The MMH cells have been described for their phenotypic and functional characteristics in several publications (Amicone L. et al EMBO J. 1997; 16:495-503. Spagnoli F M. et al. J Cell Biol. 1998; 143:1101-1112. Bellovino D. et al. J Cell Physiol. 1999; 181:24-32. Spagnoli F M. et al. J Cell Sci. 2000; 113:3639-3647. Napolitano M. et al. Free Radic Biol Med. 2001; 30:506-515. Pasquetto V. et al. J Virol. 2002; 76:5646-5653.).
It is known from Aiuti A. et al., Hepatology. 28:1645-1654 (1998) that MMH cells may be used in a cell-cell contact co-culture system with liver cells derived from 15 days post-coitum mouse embryos. It has been shown that MMH cells are able to sustain maintenance, proliferation and differentiation of hematopoietic embryonic cells; the direct contact between hepatocytes and hematopoietic cells constitutes therefore a specific culture requirement in that the cells need to be made to grow in contact with the MMH cells. Yet the co-culture has drawbacks in the analysis and use of cells so generated since this procedure requires, after the growing step, a further separation step from MMH cells. Since the hematopoietic cells partially adhere to MMH cells, the separation of the two cellular types results, as described above, in an extremely hard-work, and an inefficient number of the hematopoietic cells recovered. Moreover, the use of embryonic cells highly limits the realization of the method because of bioethics problems and difficulties in material availability.
It is known from Penington G D (Blood Cells. 1979. 5:13-23) that it is possible to cultivate bone marrow cells in a medium conditioned by hepatocytes. It is shown that the rat liver cell line BRL-3A is able to sustain the growth of megakaryocyte colonies. However this method has several drawbacks, in that BRL-3 cells have been demonstrated not to be fully differentiated hepatocytes, as revealed by the morphology of the cells and, mainly, by the lack of expression of many liver-specific genes, fundamental to retain the complex hepatic functions in vitro (Boess F et al. Toxicol Sci. 2003. 73:386-402). In addition, BRL-3A-conditioned medium has been shown to induce transformation of some mammalian cells (Massague J et al. J Biol. Chem. 1985. 260:4551-4554).

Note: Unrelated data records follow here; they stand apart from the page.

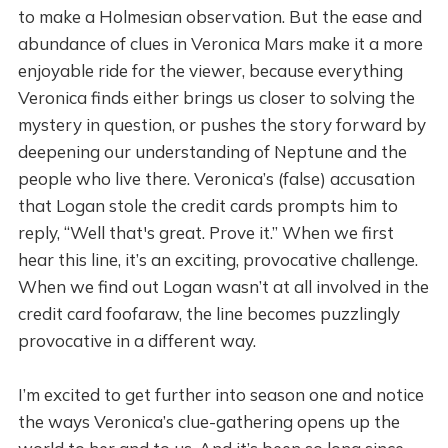
to make a Holmesian observation. But the ease and
abundance of clues in Veronica Mars make it a more
enjoyable ride for the viewer, because everything
Veronica finds either brings us closer to solving the
mystery in question, or pushes the story forward by
deepening our understanding of Neptune and the
people who live there. Veronica’s (false) accusation
that Logan stole the credit cards prompts him to
reply, “Well that's great. Prove it.” When we first
hear this line, it’s an exciting, provocative challenge.
When we find out Logan wasn’t at all involved in the
credit card foofaraw, the line becomes puzzlingly
provocative in a different way.
I’m excited to get further into season one and notice
the ways Veronica’s clue-gathering opens up the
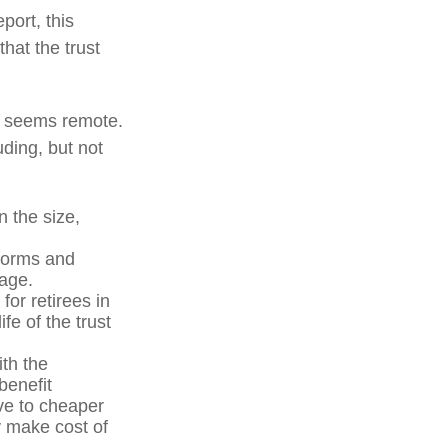
port, this
that the trust
ure seems remote.
uding, but not
n the size,
forms and
 age.
for retirees in
fe of the trust
ith the
benefit
ve to cheaper
y make cost of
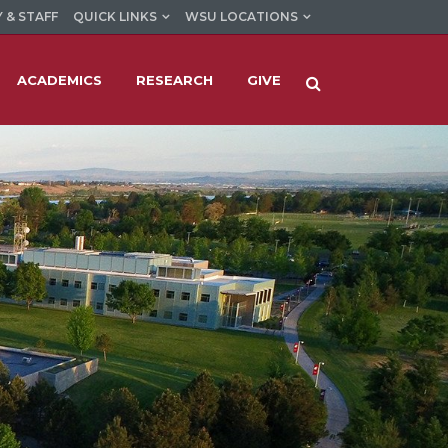
 & STAFF
QUICK LINKS
WSU LOCATIONS
ACADEMICS
RESEARCH
GIVE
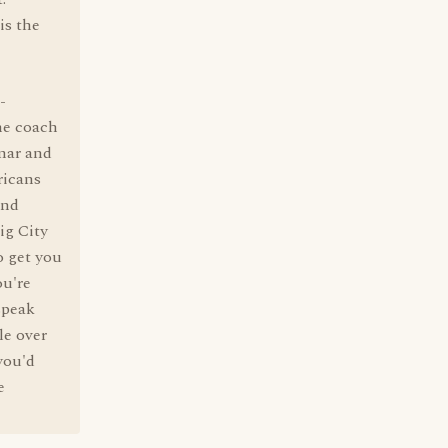
is the
-
the coach
mar and
ricans
and
ig City
o get you
ou're
speak
le over
you'd
e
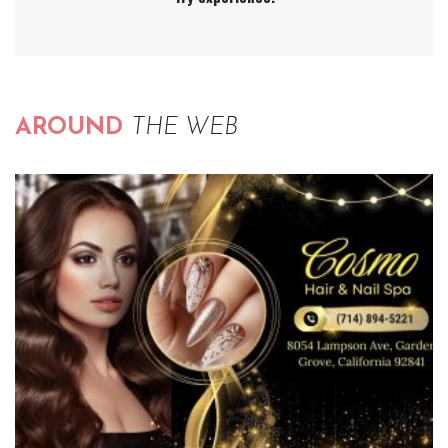
AROUND
THE WEB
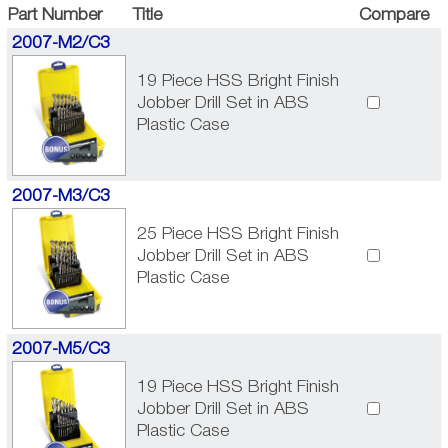
Part Number
Title
Compare
2007-M2/C3
19 Piece HSS Bright Finish
Jobber Drill Set in ABS
Plastic Case
2007-M3/C3
25 Piece HSS Bright Finish
Jobber Drill Set in ABS
Plastic Case
2007-M5/C3
19 Piece HSS Bright Finish
Jobber Drill Set in ABS
Plastic Case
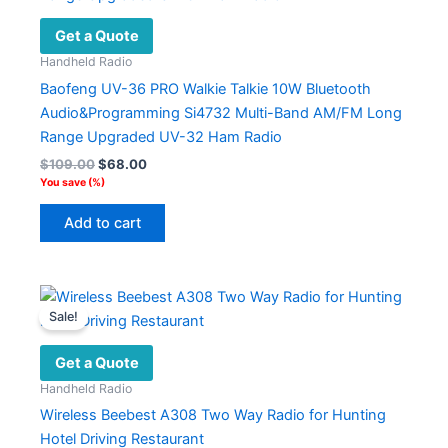
Get a Quote
Handheld Radio
Baofeng UV-36 PRO Walkie Talkie 10W Bluetooth
Audio&Programming Si4732 Multi-Band AM/FM Long
Range Upgraded UV-32 Ham Radio
Original
Current
$
109.00
$
68.00
price
price
You save
(
%)
was:
is:
$109.00.
$68.00.
Add to cart
Sale!
Get a Quote
Handheld Radio
Wireless Beebest A308 Two Way Radio for Hunting
Hotel Driving Restaurant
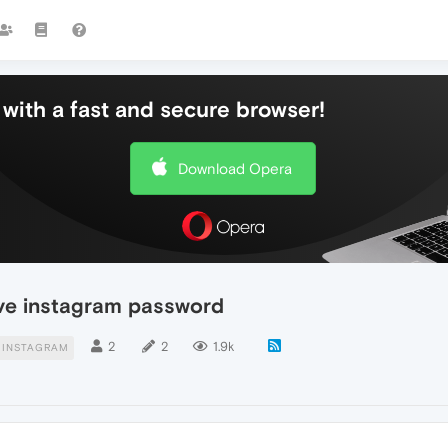
with a fast and secure browser!
Download Opera
ve instagram password
2
2
1.9k
INSTAGRAM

In order to improve the quality of hepatocytic conditioned media other researcher used different sources of conditioning cells. Hepatoma cells have been used (Nakamura H et al. J Biol. Chem. 1994. 269:25143-25149) but they are transformed cells. Moreover, these cells are not able to sustain the survival and/or the differentiation of mammalian cells. Allen K J et al. (J Gastroenterol Hepatol. 2000. 15:1325-32) generated conditionally immortalized mouse hepatocytes using a simian virus 40 (SV40) large T antigen (TAg) gene. SV40 in humans is associated with inflammatory kidney diseases and with specific tumor types: mesothelioma, lymphoma, brain, and bone. These human tumors correspond to the neoplasms that are induced by SV40 experimental inoculation in rodents and by generation of transgenic mice with the SV40 early region gene directed by its own early promoter-enhancer (for a recent review see Barbanti-Brodano G. Virology. 2004. 318:1-9). So these immortilised hepatocyte are potentially oncogenic transformant and for these reasons they are not suitable for the culture of cells. Other media conditioned by primary hepatocytes isolated from adult rats are described in Krause P et al. (J Hepatol. 2000. 32:718-726) Haupt W et al. (Life Sci. 2000. 67:3191-3198). However such media have several drawbacks: i) primary hepatocytes survive only few days in culture; ii) normal hepatic gene expression is downregulated in primary hepatocytes iii) in order to produce the hepatocytes-conditioned medium at industrial scale too many animals are required to be sacrificed; iv) the isolation of primary hepatocytes from the liver is an hard work and is time and costs consuming.